= Beginning of Section =

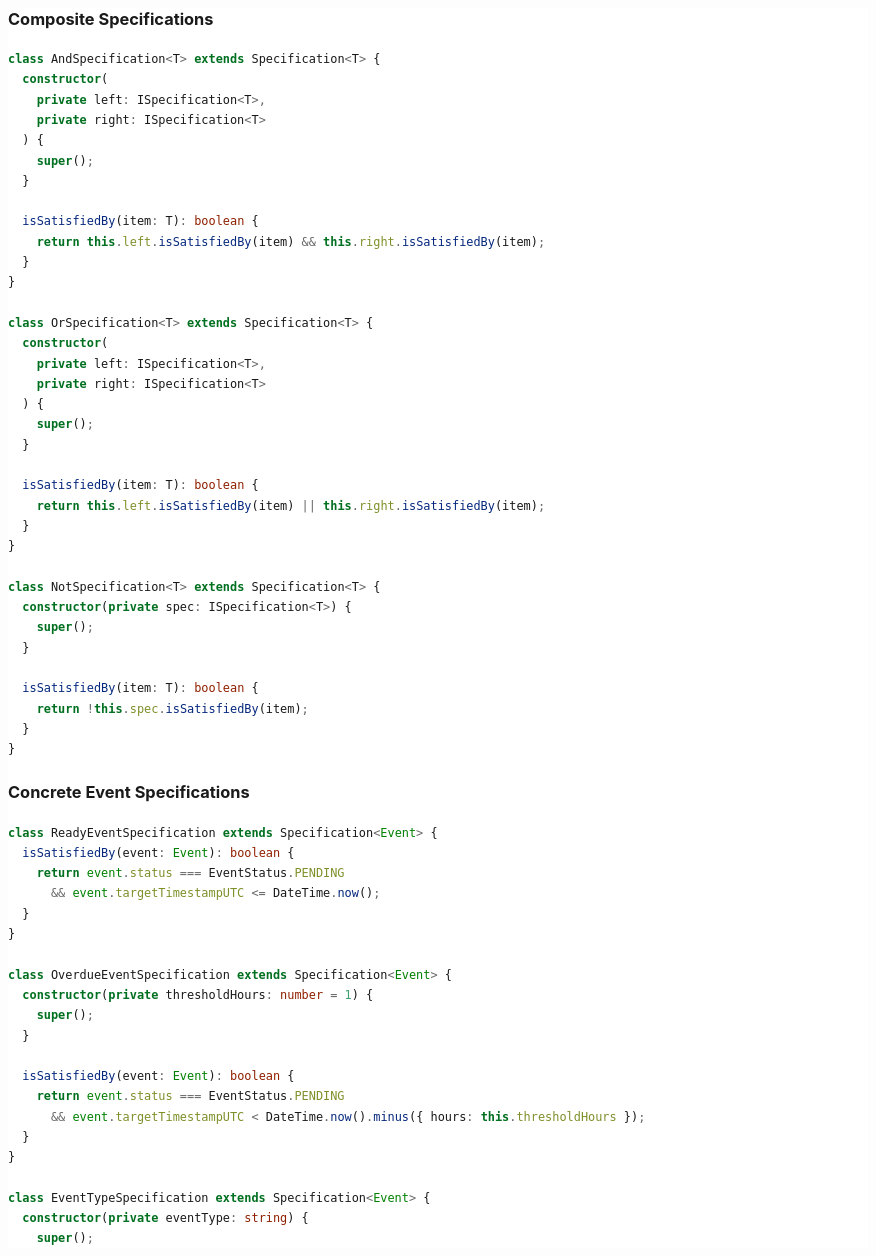 ### Composite Specifications

```typescript
class AndSpecification<T> extends Specification<T> {
  constructor(
    private left: ISpecification<T>,
    private right: ISpecification<T>
  ) {
    super();
  }

  isSatisfiedBy(item: T): boolean {
    return this.left.isSatisfiedBy(item) && this.right.isSatisfiedBy(item);
  }
}

class OrSpecification<T> extends Specification<T> {
  constructor(
    private left: ISpecification<T>,
    private right: ISpecification<T>
  ) {
    super();
  }

  isSatisfiedBy(item: T): boolean {
    return this.left.isSatisfiedBy(item) || this.right.isSatisfiedBy(item);
  }
}

class NotSpecification<T> extends Specification<T> {
  constructor(private spec: ISpecification<T>) {
    super();
  }

  isSatisfiedBy(item: T): boolean {
    return !this.spec.isSatisfiedBy(item);
  }
}
```

### Concrete Event Specifications

```typescript
class ReadyEventSpecification extends Specification<Event> {
  isSatisfiedBy(event: Event): boolean {
    return event.status === EventStatus.PENDING
      && event.targetTimestampUTC <= DateTime.now();
  }
}

class OverdueEventSpecification extends Specification<Event> {
  constructor(private thresholdHours: number = 1) {
    super();
  }

  isSatisfiedBy(event: Event): boolean {
    return event.status === EventStatus.PENDING
      && event.targetTimestampUTC < DateTime.now().minus({ hours: this.thresholdHours });
  }
}

class EventTypeSpecification extends Specification<Event> {
  constructor(private eventType: string) {
    super();
```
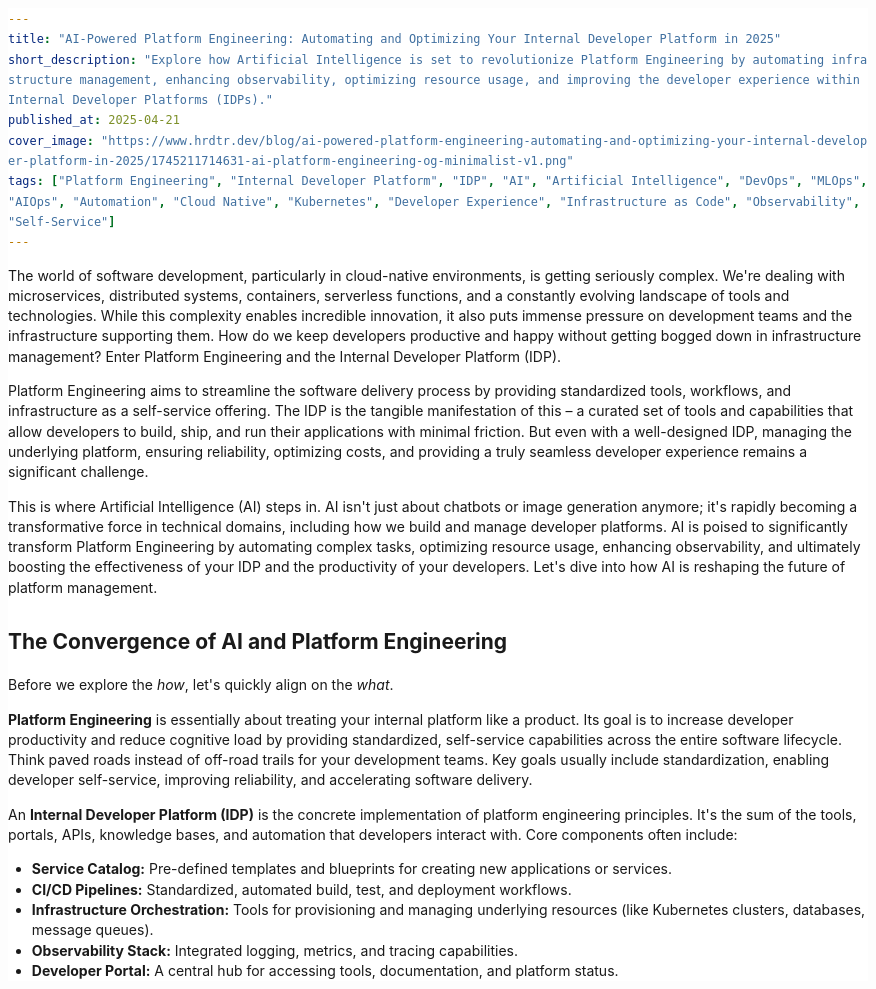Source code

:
 ```yaml
---
title: "AI-Powered Platform Engineering: Automating and Optimizing Your Internal Developer Platform in 2025"
short_description: "Explore how Artificial Intelligence is set to revolutionize Platform Engineering by automating infrastructure management, enhancing observability, optimizing resource usage, and improving the developer experience within Internal Developer Platforms (IDPs)."
published_at: 2025-04-21
cover_image: "https://www.hrdtr.dev/blog/ai-powered-platform-engineering-automating-and-optimizing-your-internal-developer-platform-in-2025/1745211714631-ai-platform-engineering-og-minimalist-v1.png"
tags: ["Platform Engineering", "Internal Developer Platform", "IDP", "AI", "Artificial Intelligence", "DevOps", "MLOps", "AIOps", "Automation", "Cloud Native", "Kubernetes", "Developer Experience", "Infrastructure as Code", "Observability", "Self-Service"]
---
```


The world of software development, particularly in cloud-native environments, is getting seriously complex. We're dealing with microservices, distributed systems, containers, serverless functions, and a constantly evolving landscape of tools and technologies. While this complexity enables incredible innovation, it also puts immense pressure on development teams and the infrastructure supporting them. How do we keep developers productive and happy without getting bogged down in infrastructure management? Enter Platform Engineering and the Internal Developer Platform (IDP).

Platform Engineering aims to streamline the software delivery process by providing standardized tools, workflows, and infrastructure as a self-service offering. The IDP is the tangible manifestation of this – a curated set of tools and capabilities that allow developers to build, ship, and run their applications with minimal friction. But even with a well-designed IDP, managing the underlying platform, ensuring reliability, optimizing costs, and providing a truly seamless developer experience remains a significant challenge.

This is where Artificial Intelligence (AI) steps in. AI isn't just about chatbots or image generation anymore; it's rapidly becoming a transformative force in technical domains, including how we build and manage developer platforms. AI is poised to significantly transform Platform Engineering by automating complex tasks, optimizing resource usage, enhancing observability, and ultimately boosting the effectiveness of your IDP and the productivity of your developers. Let's dive into how AI is reshaping the future of platform management.

## The Convergence of AI and Platform Engineering

Before we explore the *how*, let's quickly align on the *what*.

**Platform Engineering** is essentially about treating your internal platform like a product. Its goal is to increase developer productivity and reduce cognitive load by providing standardized, self-service capabilities across the entire software lifecycle. Think paved roads instead of off-road trails for your development teams. Key goals usually include standardization, enabling developer self-service, improving reliability, and accelerating software delivery.

An **Internal Developer Platform (IDP)** is the concrete implementation of platform engineering principles. It's the sum of the tools, portals, APIs, knowledge bases, and automation that developers interact with. Core components often include:

*   **Service Catalog:** Pre-defined templates and blueprints for creating new applications or services.
*   **CI/CD Pipelines:** Standardized, automated build, test, and deployment workflows.
*   **Infrastructure Orchestration:** Tools for provisioning and managing underlying resources (like Kubernetes clusters, databases, message queues).
*   **Observability Stack:** Integrated logging, metrics, and tracing capabilities.
*   **Developer Portal:** A central hub for accessing tools, documentation, and platform status.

= End of Section =

__EXERCISE AIM__.
The copy you output must match the entries above exactly, except that it has no pictures.

__SOLUTION__.
 ### Composite Specifications

```typescript
class AndSpecification<T> extends Specification<T> {
  constructor(
    private left: ISpecification<T>,
    private right: ISpecification<T>
  ) {
    super();
  }

  isSatisfiedBy(item: T): boolean {
    return this.left.isSatisfiedBy(item) && this.right.isSatisfiedBy(item);
  }
}

class OrSpecification<T> extends Specification<T> {
  constructor(
    private left: ISpecification<T>,
    private right: ISpecification<T>
  ) {
    super();
  }

  isSatisfiedBy(item: T): boolean {
    return this.left.isSatisfiedBy(item) || this.right.isSatisfiedBy(item);
  }
}

class NotSpecification<T> extends Specification<T> {
  constructor(private spec: ISpecification<T>) {
    super();
  }

  isSatisfiedBy(item: T): boolean {
    return !this.spec.isSatisfiedBy(item);
  }
}
```

### Concrete Event Specifications

```typescript
class ReadyEventSpecification extends Specification<Event> {
  isSatisfiedBy(event: Event): boolean {
    return event.status === EventStatus.PENDING
      && event.targetTimestampUTC <= DateTime.now();
  }
}

class OverdueEventSpecification extends Specification<Event> {
  constructor(private thresholdHours: number = 1) {
    super();
  }

  isSatisfiedBy(event: Event): boolean {
    return event.status === EventStatus.PENDING
      && event.targetTimestampUTC < DateTime.now().minus({ hours: this.thresholdHours });
  }
}

class EventTypeSpecification extends Specification<Event> {
  constructor(private eventType: string) {
    super();
```
Source code

:
 ```yaml
---
title: "AI-Powered Platform Engineering: Automating and Optimizing Your Internal Developer Platform in 2025"
short_description: "Explore how Artificial Intelligence is set to revolutionize Platform Engineering by automating infrastructure management, enhancing observability, optimizing resource usage, and improving the developer experience within Internal Developer Platforms (IDPs)."
published_at: 2025-04-21
cover_image: "https://www.hrdtr.dev/blog/ai-powered-platform-engineering-automating-and-optimizing-your-internal-developer-platform-in-2025/1745211714631-ai-platform-engineering-og-minimalist-v1.png"
tags: ["Platform Engineering", "Internal Developer Platform", "IDP", "AI", "Artificial Intelligence", "DevOps", "MLOps", "AIOps", "Automation", "Cloud Native", "Kubernetes", "Developer Experience", "Infrastructure as Code", "Observability", "Self-Service"]
---
```


The world of software development, particularly in cloud-native environments, is getting seriously complex. We're dealing with microservices, distributed systems, containers, serverless functions, and a constantly evolving landscape of tools and technologies. While this complexity enables incredible innovation, it also puts immense pressure on development teams and the infrastructure supporting them. How do we keep developers productive and happy without getting bogged down in infrastructure management? Enter Platform Engineering and the Internal Developer Platform (IDP).

Platform Engineering aims to streamline the software delivery process by providing standardized tools, workflows, and infrastructure as a self-service offering. The IDP is the tangible manifestation of this – a curated set of tools and capabilities that allow developers to build, ship, and run their applications with minimal friction. But even with a well-designed IDP, managing the underlying platform, ensuring reliability, optimizing costs, and providing a truly seamless developer experience remains a significant challenge.

This is where Artificial Intelligence (AI) steps in. AI isn't just about chatbots or image generation anymore; it's rapidly becoming a transformative force in technical domains, including how we build and manage developer platforms. AI is poised to significantly transform Platform Engineering by automating complex tasks, optimizing resource usage, enhancing observability, and ultimately boosting the effectiveness of your IDP and the productivity of your developers. Let's dive into how AI is reshaping the future of platform management.

## The Convergence of AI and Platform Engineering

Before we explore the *how*, let's quickly align on the *what*.

**Platform Engineering** is essentially about treating your internal platform like a product. Its goal is to increase developer productivity and reduce cognitive load by providing standardized, self-service capabilities across the entire software lifecycle. Think paved roads instead of off-road trails for your development teams. Key goals usually include standardization, enabling developer self-service, improving reliability, and accelerating software delivery.

An **Internal Developer Platform (IDP)** is the concrete implementation of platform engineering principles. It's the sum of the tools, portals, APIs, knowledge bases, and automation that developers interact with. Core components often include:

*   **Service Catalog:** Pre-defined templates and blueprints for creating new applications or services.
*   **CI/CD Pipelines:** Standardized, automated build, test, and deployment workflows.
*   **Infrastructure Orchestration:** Tools for provisioning and managing underlying resources (like Kubernetes clusters, databases, message queues).
*   **Observability Stack:** Integrated logging, metrics, and tracing capabilities.
*   **Developer Portal:** A central hub for accessing tools, documentation, and platform status.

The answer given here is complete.